Re: [math-fun] Non-ASCII, Non-Baudot
Dan Asimov <dasimov@earthlink.net> wrote:
I'm not sure which characters on my Mac count as ASCII. What about accented Latin, like ?, ?, ?, ?, etc. ???
ASCII contains the 26 letters of the Latin alphabet, both upper and lowercase, the ten decimal digits, the space bar, and the following other glyphs: !"#$%&'()*+,-./:;<=>?@[\]^_`{|}~ It also contains non-printing control codes, such as return (enter), linefeed (newline, line break), and tab. Unfortunately it does not contain accented letters, Greek letters, Hebrew letters, "smart" quotes (i.e. distinct open and closed quotes), not-equal, less-than-or-equal, greater-than-or-equal, not-less-than, not-greater-than, integral sign, intersection, union, square-root, superscript, subscript, em-dash, null, cents-sign, euro-sign, pounds-sterling-sign, modulo, times-sign, or division-sign. That's probably why math papers are typically written with something like TeX rather than in plain ASCII. Eugene Salamin <gene_salamin@yahoo.com> wrote:
ASCII are the 7-bit codes, 0-127. In the days of the teletype, the 8th bit was used for parity.
Right. But not helpful to people who haven't memorized the codes, hence have no idea whether the character they want to use has the eighth bit turned on or not. Indeed, if that character isn't in ASCII, which bits that character has depends on which code they are using instead of ASCII. rwg <rwg@sdf.org> wrote:
Before that, wasn't there a 5-bit Baudot code?

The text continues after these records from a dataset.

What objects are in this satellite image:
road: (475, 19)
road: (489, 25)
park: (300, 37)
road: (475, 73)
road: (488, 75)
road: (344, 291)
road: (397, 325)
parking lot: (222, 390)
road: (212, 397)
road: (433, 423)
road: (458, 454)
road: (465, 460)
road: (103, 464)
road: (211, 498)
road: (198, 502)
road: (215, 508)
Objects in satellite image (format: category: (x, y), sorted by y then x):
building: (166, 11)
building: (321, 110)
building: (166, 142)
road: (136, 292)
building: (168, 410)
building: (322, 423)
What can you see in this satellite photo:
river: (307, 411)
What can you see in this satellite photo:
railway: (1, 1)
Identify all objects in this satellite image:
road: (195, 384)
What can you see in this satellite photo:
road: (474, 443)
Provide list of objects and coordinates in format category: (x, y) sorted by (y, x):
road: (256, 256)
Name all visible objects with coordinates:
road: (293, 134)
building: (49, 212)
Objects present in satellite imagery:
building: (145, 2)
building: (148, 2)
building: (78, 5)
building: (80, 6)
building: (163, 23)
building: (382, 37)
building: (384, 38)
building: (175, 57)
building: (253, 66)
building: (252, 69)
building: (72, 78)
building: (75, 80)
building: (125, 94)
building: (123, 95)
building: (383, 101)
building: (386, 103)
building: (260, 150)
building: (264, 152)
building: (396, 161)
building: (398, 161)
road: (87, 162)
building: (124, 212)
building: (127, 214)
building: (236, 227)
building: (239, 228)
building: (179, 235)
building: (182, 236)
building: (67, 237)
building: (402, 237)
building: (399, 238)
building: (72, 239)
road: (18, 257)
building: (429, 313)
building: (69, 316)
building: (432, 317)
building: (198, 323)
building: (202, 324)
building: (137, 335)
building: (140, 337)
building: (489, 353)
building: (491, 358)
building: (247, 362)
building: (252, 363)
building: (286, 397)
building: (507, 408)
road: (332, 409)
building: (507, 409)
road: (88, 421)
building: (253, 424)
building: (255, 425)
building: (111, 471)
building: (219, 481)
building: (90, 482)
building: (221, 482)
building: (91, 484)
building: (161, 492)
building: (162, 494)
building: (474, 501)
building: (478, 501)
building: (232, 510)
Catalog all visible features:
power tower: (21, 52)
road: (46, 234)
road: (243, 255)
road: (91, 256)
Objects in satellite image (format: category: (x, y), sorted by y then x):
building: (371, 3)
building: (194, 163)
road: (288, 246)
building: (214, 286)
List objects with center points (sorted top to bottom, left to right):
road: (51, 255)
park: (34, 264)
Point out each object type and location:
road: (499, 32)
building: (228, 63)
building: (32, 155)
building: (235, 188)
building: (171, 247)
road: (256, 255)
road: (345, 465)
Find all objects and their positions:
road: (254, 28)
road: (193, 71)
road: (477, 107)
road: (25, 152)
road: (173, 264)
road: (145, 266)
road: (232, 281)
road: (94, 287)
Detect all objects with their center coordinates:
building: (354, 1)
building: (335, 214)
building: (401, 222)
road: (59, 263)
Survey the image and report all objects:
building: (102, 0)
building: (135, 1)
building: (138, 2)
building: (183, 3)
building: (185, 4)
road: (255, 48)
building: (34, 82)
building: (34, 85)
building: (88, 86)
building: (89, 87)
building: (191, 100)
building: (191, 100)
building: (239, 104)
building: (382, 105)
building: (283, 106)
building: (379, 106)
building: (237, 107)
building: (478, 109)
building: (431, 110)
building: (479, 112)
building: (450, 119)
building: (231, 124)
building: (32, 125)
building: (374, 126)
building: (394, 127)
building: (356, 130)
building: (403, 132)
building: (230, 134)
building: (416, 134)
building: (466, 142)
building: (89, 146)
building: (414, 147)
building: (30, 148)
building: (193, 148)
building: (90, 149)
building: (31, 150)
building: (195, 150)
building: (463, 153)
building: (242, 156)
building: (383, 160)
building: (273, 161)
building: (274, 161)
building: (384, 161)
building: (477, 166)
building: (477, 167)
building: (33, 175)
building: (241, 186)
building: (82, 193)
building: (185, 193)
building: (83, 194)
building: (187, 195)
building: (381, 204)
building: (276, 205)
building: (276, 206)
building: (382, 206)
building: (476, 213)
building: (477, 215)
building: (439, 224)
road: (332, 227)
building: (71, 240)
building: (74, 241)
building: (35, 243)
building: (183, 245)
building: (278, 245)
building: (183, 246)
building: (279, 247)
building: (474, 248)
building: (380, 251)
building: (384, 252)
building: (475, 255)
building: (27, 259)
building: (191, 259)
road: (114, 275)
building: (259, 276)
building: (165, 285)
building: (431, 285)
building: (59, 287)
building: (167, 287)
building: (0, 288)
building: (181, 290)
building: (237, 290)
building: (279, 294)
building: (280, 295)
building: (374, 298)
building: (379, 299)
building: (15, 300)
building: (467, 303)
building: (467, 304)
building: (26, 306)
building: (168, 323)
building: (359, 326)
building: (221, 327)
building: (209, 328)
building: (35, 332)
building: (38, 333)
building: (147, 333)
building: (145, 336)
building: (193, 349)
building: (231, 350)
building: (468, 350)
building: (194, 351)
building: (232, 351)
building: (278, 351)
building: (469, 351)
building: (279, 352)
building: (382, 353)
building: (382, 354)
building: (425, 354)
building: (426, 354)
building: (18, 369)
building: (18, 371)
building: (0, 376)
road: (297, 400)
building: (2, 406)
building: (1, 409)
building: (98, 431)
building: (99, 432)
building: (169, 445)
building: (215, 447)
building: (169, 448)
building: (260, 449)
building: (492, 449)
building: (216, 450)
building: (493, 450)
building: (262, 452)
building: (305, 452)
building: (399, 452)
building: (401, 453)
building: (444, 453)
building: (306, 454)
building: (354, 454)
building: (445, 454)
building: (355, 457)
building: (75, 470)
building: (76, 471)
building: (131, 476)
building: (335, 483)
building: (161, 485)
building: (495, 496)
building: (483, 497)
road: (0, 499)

The real Baudot code hasn't been used in more than a century. There's another five-bit code commonly incorrectly called Baudot, which is still in use by radio amateurs, deaf people, and possibly by newsrooms. It was seldom if ever used by computers. It has even fewer characters. It doesn't contain lowercase letters. It only has room for the decimal digits because there's are shift characters, "FIGS" and "LTRS." As it was intended for mechanical teletypewriters, the commonest letters were given the fewest 1-bits, to minimize wear. This makes bitwise palindromes interesting, unlike in ASCII. (They're also interesting in Morse code. "Footstool" is the longest single-word Morse palindrome.) But it means the letters aren't in any sort of binary order: Adding 1 to the code for "A" won't get you "B." An eight-bit character code used on IBM mainframes is EBCDIC. It's older than ASCII and not related to it. I don't know if it's still in use anywhere. Fortunately, it almost never appears on the net. Nor do various other pre-ASCII codes. The oldest known binary character encoding -- another five-bit code -- was invented by Francis Bacon more than four centuries ago for cryptographic and steganographic purposes.
It is ridiculous and inexcusable for the digest to destroy, rather than transmit, characters that it doesn't recognize. Fix the digest.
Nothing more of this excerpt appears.